Message from Provost Ducoffe: "An American Dream"

Published: September 1, 2020
By: UW-Parkside Marketing & Communications

(Note: This message was originally shared with UW-Parkside Faculty & Staff on Monday, August 31 as a "Monday Update.")

COVID-19 is still beating us and another terrible shooting, this time close to home, has sparked protest, rage, and destruction in our community. I am thinking about what this means to me, what it says about our country, and what we might do about it at UW-Parkside.

I’m from Montreal, about an hour from the U.S. border. Like most Canadians growing up, I was awash in everything American. I meandered through as an undergraduate commuter, the first in my family to attend college. When it was time, I left to learn more, married, dug into a career, became a U.S. citizen, raised a family, and chased the American Dream that has attracted and excluded countless. I got a good deal of what I came for and increasingly understand that a good deal of it depended on others as well as on access to a high-quality, higher education. 

I wonder about the American Dream for others, for our students, and for those who could be our students?

When I emigrated, the U.S. was the only superpower, democracy was ascendant worldwide, and nations were opening their markets to American goods, services, culture, and science.

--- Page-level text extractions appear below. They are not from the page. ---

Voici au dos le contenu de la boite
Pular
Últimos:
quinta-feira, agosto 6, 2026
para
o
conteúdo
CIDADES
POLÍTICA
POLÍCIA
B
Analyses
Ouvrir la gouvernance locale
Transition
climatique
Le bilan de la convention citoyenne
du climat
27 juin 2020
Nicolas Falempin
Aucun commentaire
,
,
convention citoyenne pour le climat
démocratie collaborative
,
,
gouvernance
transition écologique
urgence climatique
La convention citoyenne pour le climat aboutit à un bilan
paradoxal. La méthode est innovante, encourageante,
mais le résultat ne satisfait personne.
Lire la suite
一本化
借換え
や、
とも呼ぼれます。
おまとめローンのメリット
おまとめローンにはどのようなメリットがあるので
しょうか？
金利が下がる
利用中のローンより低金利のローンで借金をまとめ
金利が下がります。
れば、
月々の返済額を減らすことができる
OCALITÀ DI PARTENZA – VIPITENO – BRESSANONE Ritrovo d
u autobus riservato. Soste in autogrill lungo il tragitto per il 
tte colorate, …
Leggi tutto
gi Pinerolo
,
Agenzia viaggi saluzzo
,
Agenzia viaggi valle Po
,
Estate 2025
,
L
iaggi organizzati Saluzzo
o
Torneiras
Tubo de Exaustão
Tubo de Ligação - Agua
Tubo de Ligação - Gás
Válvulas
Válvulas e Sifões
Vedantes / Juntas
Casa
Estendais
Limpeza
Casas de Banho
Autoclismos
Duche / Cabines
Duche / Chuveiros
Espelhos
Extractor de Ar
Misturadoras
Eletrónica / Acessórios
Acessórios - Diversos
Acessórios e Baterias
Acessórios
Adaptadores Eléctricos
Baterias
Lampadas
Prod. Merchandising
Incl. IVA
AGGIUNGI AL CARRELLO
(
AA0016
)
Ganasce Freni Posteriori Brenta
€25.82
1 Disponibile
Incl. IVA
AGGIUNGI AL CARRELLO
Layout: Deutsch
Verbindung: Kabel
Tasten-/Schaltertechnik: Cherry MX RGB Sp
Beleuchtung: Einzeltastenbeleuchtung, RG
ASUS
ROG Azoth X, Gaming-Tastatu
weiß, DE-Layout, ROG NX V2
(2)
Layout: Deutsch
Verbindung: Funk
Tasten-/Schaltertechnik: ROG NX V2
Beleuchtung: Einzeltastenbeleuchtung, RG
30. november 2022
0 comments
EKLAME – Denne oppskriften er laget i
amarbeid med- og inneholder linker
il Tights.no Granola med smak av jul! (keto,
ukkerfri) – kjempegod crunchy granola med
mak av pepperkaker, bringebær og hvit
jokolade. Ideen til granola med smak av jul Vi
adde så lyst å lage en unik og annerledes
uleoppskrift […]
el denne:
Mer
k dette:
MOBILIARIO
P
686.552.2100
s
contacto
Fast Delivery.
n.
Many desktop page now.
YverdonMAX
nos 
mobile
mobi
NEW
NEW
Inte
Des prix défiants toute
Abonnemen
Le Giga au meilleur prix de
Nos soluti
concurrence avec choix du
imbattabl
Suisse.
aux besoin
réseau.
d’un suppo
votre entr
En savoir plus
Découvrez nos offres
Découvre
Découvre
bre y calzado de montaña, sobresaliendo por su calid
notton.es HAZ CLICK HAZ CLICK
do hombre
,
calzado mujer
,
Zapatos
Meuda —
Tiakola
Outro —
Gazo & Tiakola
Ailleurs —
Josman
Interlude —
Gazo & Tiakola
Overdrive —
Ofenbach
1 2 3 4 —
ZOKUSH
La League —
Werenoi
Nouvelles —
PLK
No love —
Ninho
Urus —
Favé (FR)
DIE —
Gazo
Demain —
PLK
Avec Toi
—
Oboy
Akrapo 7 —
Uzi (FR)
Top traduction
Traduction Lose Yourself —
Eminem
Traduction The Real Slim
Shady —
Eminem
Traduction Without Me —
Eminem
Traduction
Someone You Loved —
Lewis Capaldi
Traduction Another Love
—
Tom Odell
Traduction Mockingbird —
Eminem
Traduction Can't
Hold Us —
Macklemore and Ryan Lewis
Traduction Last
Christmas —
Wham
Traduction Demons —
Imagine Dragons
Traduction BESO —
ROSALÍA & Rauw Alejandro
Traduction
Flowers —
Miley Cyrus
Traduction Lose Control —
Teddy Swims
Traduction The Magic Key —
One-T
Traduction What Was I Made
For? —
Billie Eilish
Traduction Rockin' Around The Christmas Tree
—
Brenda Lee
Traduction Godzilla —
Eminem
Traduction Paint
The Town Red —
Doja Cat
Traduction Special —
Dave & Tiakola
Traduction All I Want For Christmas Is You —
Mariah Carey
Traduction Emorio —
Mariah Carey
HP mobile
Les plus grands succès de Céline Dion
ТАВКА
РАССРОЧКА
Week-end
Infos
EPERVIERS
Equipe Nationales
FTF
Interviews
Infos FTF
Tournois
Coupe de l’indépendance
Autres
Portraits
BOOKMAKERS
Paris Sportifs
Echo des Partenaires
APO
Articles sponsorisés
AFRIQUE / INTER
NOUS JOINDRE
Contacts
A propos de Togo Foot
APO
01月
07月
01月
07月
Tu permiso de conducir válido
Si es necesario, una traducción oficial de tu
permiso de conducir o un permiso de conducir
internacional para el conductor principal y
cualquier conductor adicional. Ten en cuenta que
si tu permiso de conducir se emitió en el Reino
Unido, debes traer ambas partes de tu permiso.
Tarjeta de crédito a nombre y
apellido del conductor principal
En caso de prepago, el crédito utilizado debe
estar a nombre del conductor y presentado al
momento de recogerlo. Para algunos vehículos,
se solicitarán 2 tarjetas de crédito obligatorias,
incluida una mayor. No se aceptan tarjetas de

Today, the vision for our nation’s role in the world has contracted, wealth and influence continue increasing among the few, and our democratic institutions seem less up to their tasks. Many of us don’t believe we can address our biggest challenges. About half do not even vote in presidential elections, almost the lowest rate among highly developed, democratic states. And African Americans, who for most of our nation’s history have been subjected to laws intended to limit their access to the benefits of our more perfect union, are waiting impatiently for the rest of us to recognize this and do more about it.

How well we address our national problems is the report card for our democracy. I don’t think we’ve done that well in recent semesters. Some think we’re doing really poorly. They protest and offer powerful input on what we should do to make improvements. A small number that don’t believe they have another way to be heard, use violence to tell us what they want. If we condone this, we condone lawlessness and dissolution of civil society. We can’t and don’t. But, if we don’t seek to understand why this is happening, how can we move forward?

As a society, we need to better educate ourselves to understand the complex issues we face and participate as citizens in the solutions. Universities, especially those engaged in their communities like UW-Parkside, are institutions well positioned to do this work. This is our work! 

Our Academic Plan elevates strengthening student success, enrollment, curriculum relevance, and campus community as goals. It is based on a theory of change implying more education improves quality of life and the health of our region. We’re making progress in measurable ways on all these goals and will hopefully continue to do so.

This moment in history calls us to reflect more deeply on the health of our democracy and what we can do to create greater access to an American Dream for all our students. And if our next academic plan focuses on the needs of students of color, we can model civic engagement our country will need to heal our democracy.